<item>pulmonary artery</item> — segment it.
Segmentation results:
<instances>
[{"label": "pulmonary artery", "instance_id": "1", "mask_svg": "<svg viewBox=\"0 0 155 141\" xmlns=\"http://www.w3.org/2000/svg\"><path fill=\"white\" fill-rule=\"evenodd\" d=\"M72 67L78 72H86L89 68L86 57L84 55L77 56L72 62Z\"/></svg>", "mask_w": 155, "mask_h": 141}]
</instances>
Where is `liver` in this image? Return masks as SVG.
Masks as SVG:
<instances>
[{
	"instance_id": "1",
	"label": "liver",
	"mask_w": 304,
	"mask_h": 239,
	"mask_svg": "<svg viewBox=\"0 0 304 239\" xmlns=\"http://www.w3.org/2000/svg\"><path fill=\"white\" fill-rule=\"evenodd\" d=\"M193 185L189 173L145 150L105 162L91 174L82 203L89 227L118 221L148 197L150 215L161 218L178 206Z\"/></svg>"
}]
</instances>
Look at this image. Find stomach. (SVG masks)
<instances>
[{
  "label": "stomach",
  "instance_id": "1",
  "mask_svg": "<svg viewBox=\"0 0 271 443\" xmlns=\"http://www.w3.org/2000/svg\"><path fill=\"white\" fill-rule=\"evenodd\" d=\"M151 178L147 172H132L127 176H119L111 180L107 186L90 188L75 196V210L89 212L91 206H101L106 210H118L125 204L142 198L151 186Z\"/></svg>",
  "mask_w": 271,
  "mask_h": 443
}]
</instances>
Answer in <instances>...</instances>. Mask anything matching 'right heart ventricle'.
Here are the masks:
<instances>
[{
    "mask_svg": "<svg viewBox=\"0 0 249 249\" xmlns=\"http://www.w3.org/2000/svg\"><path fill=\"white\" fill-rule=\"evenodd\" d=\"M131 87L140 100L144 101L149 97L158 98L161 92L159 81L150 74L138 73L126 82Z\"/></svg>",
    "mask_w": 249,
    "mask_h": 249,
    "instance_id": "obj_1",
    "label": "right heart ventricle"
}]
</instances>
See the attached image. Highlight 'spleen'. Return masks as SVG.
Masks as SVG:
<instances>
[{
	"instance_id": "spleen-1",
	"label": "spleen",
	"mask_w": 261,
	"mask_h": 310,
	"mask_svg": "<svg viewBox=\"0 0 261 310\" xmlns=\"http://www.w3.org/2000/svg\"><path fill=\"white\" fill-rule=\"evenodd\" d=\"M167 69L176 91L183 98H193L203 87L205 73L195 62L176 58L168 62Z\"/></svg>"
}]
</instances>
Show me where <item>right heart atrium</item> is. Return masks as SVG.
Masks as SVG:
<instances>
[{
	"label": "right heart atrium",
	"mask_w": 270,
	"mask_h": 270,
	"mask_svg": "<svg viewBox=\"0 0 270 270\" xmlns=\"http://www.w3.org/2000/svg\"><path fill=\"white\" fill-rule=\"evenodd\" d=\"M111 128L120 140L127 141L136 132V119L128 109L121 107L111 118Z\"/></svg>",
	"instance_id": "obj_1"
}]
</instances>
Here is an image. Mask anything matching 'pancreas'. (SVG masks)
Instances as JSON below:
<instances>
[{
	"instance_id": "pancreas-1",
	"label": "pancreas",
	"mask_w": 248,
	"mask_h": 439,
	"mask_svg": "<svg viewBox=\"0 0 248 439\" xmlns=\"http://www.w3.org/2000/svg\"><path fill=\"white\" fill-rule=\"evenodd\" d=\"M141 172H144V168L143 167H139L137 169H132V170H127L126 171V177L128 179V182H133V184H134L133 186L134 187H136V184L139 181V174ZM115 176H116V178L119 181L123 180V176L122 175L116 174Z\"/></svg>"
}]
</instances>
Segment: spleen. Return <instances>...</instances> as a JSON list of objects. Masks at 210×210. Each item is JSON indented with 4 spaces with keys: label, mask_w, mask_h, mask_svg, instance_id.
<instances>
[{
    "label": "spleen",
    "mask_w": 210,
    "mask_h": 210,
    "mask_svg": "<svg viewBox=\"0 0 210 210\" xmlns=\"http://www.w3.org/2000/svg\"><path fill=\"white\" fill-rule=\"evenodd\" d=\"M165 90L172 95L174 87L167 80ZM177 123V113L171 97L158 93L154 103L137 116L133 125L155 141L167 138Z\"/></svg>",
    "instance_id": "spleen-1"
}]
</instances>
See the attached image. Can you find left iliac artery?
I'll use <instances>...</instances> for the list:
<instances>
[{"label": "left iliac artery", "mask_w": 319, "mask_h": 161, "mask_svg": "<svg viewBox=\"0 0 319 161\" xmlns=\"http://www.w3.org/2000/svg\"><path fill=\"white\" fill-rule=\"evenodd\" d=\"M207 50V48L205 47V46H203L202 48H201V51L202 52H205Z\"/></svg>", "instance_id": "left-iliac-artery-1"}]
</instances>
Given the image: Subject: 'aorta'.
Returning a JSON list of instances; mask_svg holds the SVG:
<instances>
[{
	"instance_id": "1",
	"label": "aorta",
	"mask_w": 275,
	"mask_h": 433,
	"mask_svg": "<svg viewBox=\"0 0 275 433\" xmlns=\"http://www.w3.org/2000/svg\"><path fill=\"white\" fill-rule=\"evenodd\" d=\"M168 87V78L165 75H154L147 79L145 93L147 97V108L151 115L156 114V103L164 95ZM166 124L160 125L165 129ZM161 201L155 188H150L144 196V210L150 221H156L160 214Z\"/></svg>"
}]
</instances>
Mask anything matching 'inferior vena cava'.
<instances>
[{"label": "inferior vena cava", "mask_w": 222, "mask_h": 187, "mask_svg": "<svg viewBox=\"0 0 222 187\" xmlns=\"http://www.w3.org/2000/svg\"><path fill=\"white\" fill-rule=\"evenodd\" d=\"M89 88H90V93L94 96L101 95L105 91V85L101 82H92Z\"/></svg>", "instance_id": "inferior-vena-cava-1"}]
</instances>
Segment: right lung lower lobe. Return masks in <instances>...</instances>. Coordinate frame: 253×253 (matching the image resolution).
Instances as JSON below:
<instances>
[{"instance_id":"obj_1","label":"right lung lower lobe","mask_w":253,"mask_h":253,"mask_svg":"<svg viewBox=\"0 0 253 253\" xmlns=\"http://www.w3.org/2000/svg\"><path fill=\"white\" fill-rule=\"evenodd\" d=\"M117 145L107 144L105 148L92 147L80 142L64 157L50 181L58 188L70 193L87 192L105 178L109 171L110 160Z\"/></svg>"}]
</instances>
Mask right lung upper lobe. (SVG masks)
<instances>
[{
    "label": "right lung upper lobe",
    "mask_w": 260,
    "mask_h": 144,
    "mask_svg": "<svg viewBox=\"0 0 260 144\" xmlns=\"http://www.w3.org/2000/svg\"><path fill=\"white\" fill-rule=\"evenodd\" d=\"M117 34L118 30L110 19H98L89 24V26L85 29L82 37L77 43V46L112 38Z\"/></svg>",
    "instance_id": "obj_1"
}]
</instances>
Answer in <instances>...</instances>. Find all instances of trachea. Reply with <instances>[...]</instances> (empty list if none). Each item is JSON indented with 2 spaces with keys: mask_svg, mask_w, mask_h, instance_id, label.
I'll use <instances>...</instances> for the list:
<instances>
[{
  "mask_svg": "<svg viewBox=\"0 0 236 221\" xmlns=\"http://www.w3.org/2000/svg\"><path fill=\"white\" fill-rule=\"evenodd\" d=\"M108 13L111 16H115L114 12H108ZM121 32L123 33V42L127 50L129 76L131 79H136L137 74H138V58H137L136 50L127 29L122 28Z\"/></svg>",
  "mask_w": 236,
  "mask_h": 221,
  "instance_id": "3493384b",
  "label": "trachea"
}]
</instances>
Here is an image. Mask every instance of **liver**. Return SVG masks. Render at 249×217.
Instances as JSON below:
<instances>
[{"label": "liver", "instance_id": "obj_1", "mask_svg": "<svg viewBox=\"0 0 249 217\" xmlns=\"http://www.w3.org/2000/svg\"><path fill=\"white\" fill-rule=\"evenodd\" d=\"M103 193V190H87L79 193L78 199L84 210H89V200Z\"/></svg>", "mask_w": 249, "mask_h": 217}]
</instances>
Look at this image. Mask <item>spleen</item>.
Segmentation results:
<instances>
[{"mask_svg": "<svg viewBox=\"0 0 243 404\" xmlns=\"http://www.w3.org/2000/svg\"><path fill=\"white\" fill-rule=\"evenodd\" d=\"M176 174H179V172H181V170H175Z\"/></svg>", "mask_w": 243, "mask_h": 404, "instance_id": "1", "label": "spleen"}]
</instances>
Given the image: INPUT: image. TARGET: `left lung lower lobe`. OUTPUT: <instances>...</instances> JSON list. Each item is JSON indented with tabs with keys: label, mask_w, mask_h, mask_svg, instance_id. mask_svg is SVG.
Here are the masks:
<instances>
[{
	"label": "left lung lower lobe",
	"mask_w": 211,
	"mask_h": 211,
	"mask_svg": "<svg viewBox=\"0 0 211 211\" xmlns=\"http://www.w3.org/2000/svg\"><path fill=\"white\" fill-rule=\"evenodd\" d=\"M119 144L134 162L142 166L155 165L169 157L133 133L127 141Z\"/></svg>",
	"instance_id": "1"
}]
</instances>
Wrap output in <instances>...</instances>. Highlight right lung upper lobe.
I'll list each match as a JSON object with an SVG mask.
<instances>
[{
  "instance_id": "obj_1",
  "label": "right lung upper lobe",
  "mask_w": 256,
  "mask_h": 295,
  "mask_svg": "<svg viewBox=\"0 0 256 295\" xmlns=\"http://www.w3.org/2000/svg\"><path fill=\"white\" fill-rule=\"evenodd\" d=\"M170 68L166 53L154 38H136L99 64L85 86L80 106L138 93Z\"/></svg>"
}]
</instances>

> _Written task_
Copy out, unchanged, the lines from the one containing "Given the image: INPUT: image." through the last line of the entries.

> _Answer to this exercise_
Given the image: INPUT: image. TARGET: `left lung lower lobe`. OUTPUT: <instances>...</instances> JSON list. Each item is JSON indented with tabs with keys: label, mask_w, mask_h, mask_svg, instance_id. mask_svg is SVG.
Here are the masks:
<instances>
[{
	"label": "left lung lower lobe",
	"mask_w": 211,
	"mask_h": 211,
	"mask_svg": "<svg viewBox=\"0 0 211 211\" xmlns=\"http://www.w3.org/2000/svg\"><path fill=\"white\" fill-rule=\"evenodd\" d=\"M119 144L134 162L142 166L155 165L169 157L133 133L127 141Z\"/></svg>",
	"instance_id": "1"
}]
</instances>
Wrap output in <instances>...</instances>. Highlight right lung upper lobe.
I'll list each match as a JSON object with an SVG mask.
<instances>
[{
  "instance_id": "obj_1",
  "label": "right lung upper lobe",
  "mask_w": 256,
  "mask_h": 295,
  "mask_svg": "<svg viewBox=\"0 0 256 295\" xmlns=\"http://www.w3.org/2000/svg\"><path fill=\"white\" fill-rule=\"evenodd\" d=\"M170 68L166 53L154 38H136L99 64L85 86L80 106L138 93Z\"/></svg>"
}]
</instances>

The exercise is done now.